Una candela encendida en el pecho

En nuestro pecho debe encenderse día a día, una luz de candela que alimente de energía, alegría y capacidad vital nuestra existencia. No hablo de nada humano, de nada natural. Ese pequeño fuego interior no tiene procedencia lógica, ni se puede provocar, ni lo debemos a ningún esfuerzo o mérito.  Igual que la chispa brota en medio de la noche, encendiendo el resplandor de una luz que cambia todo, así se enciende en el alma un aliento que insufla fuerza al cuerpo, una combustión que todo lo anima.
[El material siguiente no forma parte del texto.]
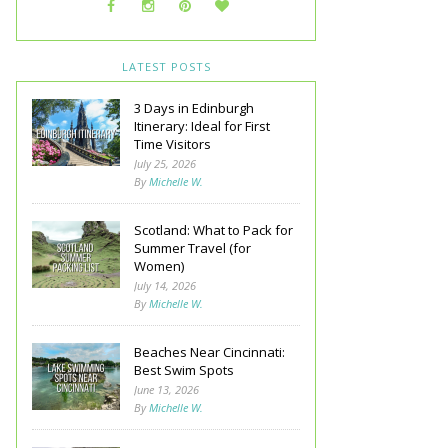
LATEST POSTS
3 Days in Edinburgh
Itinerary: Ideal for First
Time Visitors
July 25, 2026
By
Michelle W.
Scotland: What to Pack for
Summer Travel (for
Women)
July 14, 2026
By
Michelle W.
Beaches Near Cincinnati:
Best Swim Spots
June 13, 2026
By
Michelle W.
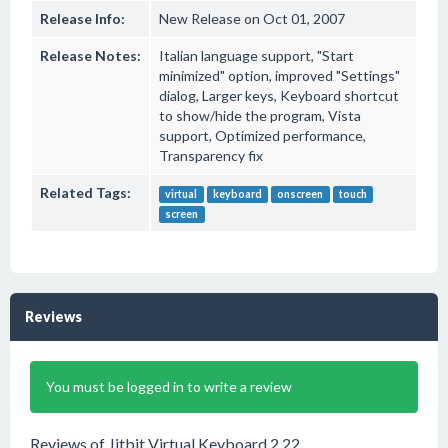
Release Info:
New Release on Oct 01, 2007
Release Notes:
Italian language support, "Start
minimized" option, improved "Settings"
dialog, Larger keys, Keyboard shortcut
to show/hide the program, Vista
support, Optimized performance,
Transparency fix
Related Tags:
virtual
keyboard
onscreen
touch
screen
Reviews
You must be logged in to write a review
Reviews of Jitbit Virtual Keyboard 2.22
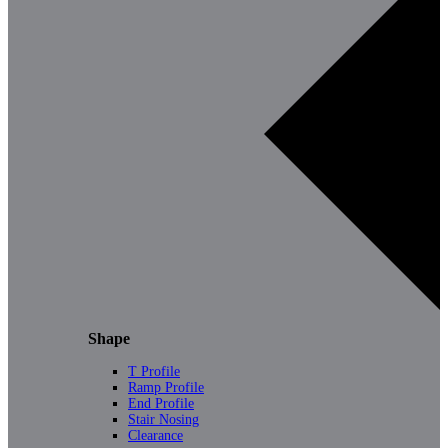
Shape
T Profile
Ramp Profile
End Profile
Stair Nosing
Clearance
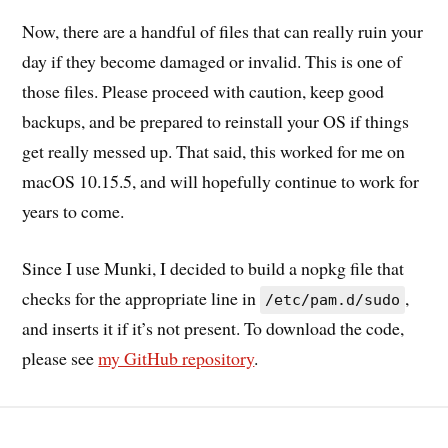
Now, there are a handful of files that can really ruin your
day if they become damaged or invalid. This is one of
those files. Please proceed with caution, keep good
backups, and be prepared to reinstall your OS if things
get really messed up. That said, this worked for me on
macOS 10.15.5, and will hopefully continue to work for
years to come.
Since I use Munki, I decided to build a nopkg file that
checks for the appropriate line in
,
/etc/pam.d/sudo
and inserts it if it’s not present. To download the code,
please see
my GitHub repository
.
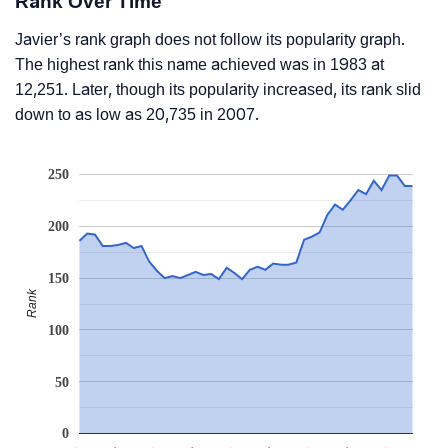
Rank Over Time
Javier’s rank graph does not follow its popularity graph.
The highest rank this name achieved was in 1983 at
12,251. Later, though its popularity increased, its rank slid
down to as low as 20,735 in 2007.
250
200
150
Rank
100
50
0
Una vez que en el alma humana hay luz, todo es distinto.

¿Quién enciende esa luz? es un regalo de los dioses. ¿Por qué atiza en el hombre el amor, la pasión, la valentía? es un misterio que no conocemos. Lo cierto es que el ser humano sin esa candela interior es pura basura, un ser débil y torpe, desigual en sus poderes, efímero, lerdo y gris. Pero si la luz distinta ilumina su mirada, esa luz que viene de arriba, que es espíritu, es decir, un viento divino que respira en nuestros pulmones, entonces acertamos, y progresamos, y volamos. Y podemos quemar etapas y absorber el tiempo, y desplegamos el universo de nuestras capacidades como la inmensa esfera mecánica que se pone en movimiento por esa única fuente de energía que es externa a nosotros mismos.

Solamente podemos dar las gracias a esa luz interior, a la llama que todo lo transforma, cuando se prende una noche mientras dormimos, o cuando se posa un instante en nuestra alma para residr en ella una temporada. Dar las gracias por el cambio de humor, por la fuerza recibida, por la energía y el ánimo –ánemos, ánima- que nos infunde para trabajar todo en beneficio de su objetivo, que es perfeccionar la vida. Y maravillarnos al mismo tiempo de cómo su aura de luz va embelleciendo las orlas de las escenas, expandiendo la belleza, la armonía y la plenitud, a partir de su sutil presencia.